Multifunction DAQ

Caveat:  I program in LabVIEW so I'm no help with any specific C syntax.  But I know the device family and capabilities pretty well.   There's more than one way to do this, here are my initial thoughts, others may be able to refine a bit:

1. You'll want to generate your 15 digital outputs with a digital output task.  All outputs should be on port 0 which supports hardware timing.  I *think* that for the sake of connector compatibility with other MIO devices, only 8 of port 0's lines are on physical connector 0.  The rest will be on connector 1.  It's a bit of a hassle but can't be helped.

2. Wire the rising edge into *both* a PFI terminal *and* an available port 0 line.  Your finite sampling DO task will use the PFI terminal as its start trigger source.  You will define a buffer of DO data for all 15 lines that defines all their states throughout the 15 msec.   If you only need 0.1 msec resolution, you can generate at 10 kHz.  More resolution requires faster sampling and a larger buffer of data to represent the same total generation time.

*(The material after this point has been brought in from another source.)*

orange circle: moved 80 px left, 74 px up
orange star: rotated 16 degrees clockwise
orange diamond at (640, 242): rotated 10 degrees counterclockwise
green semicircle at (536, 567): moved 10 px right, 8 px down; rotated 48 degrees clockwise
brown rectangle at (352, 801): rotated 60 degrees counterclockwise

3. You'll also have a DI task set for "change detection" timing, sensitive to rising edges on the aforementioned port 0 line.  Your main software loop will repeatedly request to read 1 sample from this task.  When you receive a sample without a timeout or error, that's your software trigger that initiates the following:

- first make sure the contemporaneous DO task finishes, wait if necessary.

- then write the new data representing the next set of pulse widths to the DO task and start it again so it can be ready for the next trigger.

4. You may benefit from a very recent thread that discusses how to make these repeated re-starts more efficient by Committing the task before the first time you Start it.

-Kevin P

Kevin - Thank you for the detailed (and speedy) reply to my question. I appreciate your recommendations. I also looked through the post you referenced on state transitions, which will be very helpful for minimizing overhead during the main loop execution.

Do you know if it is possible to write the pulse data to the DO task before the previous task finishes executing? I ask because the rising edge trigger occurs at a frequency of ~ 60 Hz - with a maximum digital output pulse width of 15 ms, only ~1.6 ms will be left to transmit the next buffer. Ideally, I would like to transmit pulse width data to the DAQ card during the current digital output generation so that it is on board and ready for the next rising edge.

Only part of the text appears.